Thursday, September 03, 2015



UK: Must not call retards retards

A veteran town councillor who described children at a special school as 'retards' is being called upon to quit by angry parents.

A petition has been launched demanding Independent councillor Bob Farrer, 72, who sits on St Neots Town Council and Huntingdonshire District Council, to step down from his elected posts.

Mr Farrar was previously a UKIP representative after defecting from the Tories but is now an Independent councillor for the Eaton Ford Ward in St Neots, Cambridgeshire.

At a meeting of the Swimming Pool Trust in St Neots last Thursday, Cllr Farrer, who has been a councillor for 22 years, referred to new special needs school, The Trinity School, as 'a new school which is going to be for retards.'

The Trinity School, a maintained special school will occupy the old Huntingdonshire Regional College buildings in St Neots and will cater for children with a variety of social, emotional and behavioural difficulties.

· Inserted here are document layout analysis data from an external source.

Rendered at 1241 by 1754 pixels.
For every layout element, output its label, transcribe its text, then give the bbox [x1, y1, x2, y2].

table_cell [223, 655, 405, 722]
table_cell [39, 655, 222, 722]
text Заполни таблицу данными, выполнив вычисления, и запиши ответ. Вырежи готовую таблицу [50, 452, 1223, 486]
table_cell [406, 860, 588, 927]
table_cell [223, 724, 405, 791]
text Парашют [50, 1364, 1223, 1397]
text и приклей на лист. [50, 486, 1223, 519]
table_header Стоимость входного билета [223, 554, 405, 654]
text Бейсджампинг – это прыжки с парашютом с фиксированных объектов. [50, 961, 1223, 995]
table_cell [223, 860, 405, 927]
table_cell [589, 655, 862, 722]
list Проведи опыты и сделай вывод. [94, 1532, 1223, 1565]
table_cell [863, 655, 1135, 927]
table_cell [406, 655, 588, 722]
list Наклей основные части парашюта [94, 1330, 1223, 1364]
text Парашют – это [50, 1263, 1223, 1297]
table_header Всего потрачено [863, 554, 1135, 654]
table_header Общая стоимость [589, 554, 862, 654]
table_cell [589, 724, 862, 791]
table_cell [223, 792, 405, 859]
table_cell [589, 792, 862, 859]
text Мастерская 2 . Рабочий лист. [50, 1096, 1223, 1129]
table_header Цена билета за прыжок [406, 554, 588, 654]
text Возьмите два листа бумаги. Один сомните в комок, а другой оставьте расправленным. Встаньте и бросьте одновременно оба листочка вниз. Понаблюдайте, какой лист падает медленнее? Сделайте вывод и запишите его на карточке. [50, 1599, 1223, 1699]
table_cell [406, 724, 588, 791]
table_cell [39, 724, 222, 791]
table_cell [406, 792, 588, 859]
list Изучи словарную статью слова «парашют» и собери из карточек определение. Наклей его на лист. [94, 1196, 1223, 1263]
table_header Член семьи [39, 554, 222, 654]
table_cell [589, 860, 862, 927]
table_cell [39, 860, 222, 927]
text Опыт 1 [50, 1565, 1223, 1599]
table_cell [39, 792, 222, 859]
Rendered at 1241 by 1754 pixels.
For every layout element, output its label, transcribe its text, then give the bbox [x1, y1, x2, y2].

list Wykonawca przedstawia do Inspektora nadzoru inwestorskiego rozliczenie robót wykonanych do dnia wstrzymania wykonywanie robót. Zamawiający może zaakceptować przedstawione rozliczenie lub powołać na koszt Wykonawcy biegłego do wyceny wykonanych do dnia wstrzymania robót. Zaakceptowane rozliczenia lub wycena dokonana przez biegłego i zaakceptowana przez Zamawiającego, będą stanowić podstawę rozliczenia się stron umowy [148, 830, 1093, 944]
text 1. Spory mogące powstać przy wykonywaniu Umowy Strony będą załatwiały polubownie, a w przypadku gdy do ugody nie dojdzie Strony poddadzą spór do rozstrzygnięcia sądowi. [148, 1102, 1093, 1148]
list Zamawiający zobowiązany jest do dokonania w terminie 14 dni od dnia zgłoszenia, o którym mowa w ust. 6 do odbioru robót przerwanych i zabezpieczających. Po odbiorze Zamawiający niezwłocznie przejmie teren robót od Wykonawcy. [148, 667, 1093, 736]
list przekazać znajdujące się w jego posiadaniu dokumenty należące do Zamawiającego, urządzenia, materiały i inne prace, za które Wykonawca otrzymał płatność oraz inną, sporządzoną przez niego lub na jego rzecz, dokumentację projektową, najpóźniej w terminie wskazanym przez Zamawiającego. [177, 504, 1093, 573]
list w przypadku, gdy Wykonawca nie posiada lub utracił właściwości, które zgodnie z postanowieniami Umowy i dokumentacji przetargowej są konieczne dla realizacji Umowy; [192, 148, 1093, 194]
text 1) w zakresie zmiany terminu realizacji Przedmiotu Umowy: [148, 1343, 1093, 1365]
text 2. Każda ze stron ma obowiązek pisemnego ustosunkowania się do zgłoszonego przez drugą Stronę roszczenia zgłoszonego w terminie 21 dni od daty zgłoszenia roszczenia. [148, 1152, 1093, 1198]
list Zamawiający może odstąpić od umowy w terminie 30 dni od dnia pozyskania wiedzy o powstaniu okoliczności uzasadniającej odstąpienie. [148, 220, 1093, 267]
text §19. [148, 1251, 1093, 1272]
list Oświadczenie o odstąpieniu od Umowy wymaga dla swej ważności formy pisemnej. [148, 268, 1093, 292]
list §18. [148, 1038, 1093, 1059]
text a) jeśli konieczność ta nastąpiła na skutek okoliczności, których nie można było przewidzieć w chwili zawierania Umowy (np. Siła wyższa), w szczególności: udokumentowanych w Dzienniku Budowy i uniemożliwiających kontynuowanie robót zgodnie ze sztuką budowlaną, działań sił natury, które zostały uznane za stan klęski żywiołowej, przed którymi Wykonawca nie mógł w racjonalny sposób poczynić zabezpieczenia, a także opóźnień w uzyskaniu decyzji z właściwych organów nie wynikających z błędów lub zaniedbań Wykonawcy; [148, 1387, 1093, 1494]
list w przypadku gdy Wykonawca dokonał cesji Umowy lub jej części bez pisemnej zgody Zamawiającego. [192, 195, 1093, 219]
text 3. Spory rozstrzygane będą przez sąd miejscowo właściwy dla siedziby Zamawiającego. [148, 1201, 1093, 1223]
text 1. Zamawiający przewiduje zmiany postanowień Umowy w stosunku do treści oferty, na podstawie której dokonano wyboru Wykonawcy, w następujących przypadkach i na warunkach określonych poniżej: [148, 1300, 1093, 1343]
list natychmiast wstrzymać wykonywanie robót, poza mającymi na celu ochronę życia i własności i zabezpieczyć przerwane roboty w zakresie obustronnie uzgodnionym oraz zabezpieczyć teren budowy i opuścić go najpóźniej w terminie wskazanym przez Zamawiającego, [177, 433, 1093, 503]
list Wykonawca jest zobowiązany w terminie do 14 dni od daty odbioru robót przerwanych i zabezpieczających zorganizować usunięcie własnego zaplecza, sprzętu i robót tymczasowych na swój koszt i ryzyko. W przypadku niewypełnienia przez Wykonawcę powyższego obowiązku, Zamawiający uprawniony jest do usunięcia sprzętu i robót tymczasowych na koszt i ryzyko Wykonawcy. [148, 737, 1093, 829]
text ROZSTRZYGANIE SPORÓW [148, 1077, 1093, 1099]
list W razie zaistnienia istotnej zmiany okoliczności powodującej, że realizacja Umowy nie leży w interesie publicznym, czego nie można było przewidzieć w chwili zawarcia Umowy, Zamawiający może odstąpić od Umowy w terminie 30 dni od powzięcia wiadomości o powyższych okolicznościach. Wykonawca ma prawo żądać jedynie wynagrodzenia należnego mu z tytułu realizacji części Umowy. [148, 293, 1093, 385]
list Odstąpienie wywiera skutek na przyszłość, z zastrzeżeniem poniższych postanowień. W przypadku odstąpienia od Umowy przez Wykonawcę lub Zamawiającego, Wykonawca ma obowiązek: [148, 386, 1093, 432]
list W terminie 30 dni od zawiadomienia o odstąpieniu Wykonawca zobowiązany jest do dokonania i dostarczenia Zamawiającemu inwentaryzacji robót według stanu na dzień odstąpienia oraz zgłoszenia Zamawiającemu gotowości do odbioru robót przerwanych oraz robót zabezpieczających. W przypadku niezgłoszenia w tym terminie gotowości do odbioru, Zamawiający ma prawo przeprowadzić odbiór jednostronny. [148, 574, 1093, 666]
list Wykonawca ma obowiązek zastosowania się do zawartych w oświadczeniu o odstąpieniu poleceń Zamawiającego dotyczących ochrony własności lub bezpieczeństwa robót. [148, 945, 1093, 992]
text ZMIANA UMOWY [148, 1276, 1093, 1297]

The petition, which has already garnered more than 2,100 signatures, says: 'For an elected official to refer to children with special needs as 'retards' is wholly unacceptable.

SOURCE

6 comments:

Anonymous said...

PC may be hard to keep up with, but using "retards" in that way shows the 72 year-old is well past his sell-by date as an elected official!

stinky said...


"Retard" and "retarded" were formerly the words taught in schools as the PC-preferred alternative to older terms such as "idiot." Today's terms will inevitably meet the same fate.

Bird of Paradise said...

How come retarded people are more intellegent then the political hacks?

Anonymous said...

Reminded of Shakespeare, I am!

"A rose by any other name...."

Yoda

Olaf Koenders said...

I'm with Stinky. We always used the term "retarded" in decades gone by. It's much older than "special". Besides, what makes them "special"?

".. better, greater, or otherwise different from what is usual."

Definitely not the former two.

It's like morons taking offence at "disabled", when they clearly are, but demand to be known as "differently abled". Give it time and these feel-good terms will be obsolete and railed against as well.

Anonymous said...

Like what's the difference between "colored" and "of color"?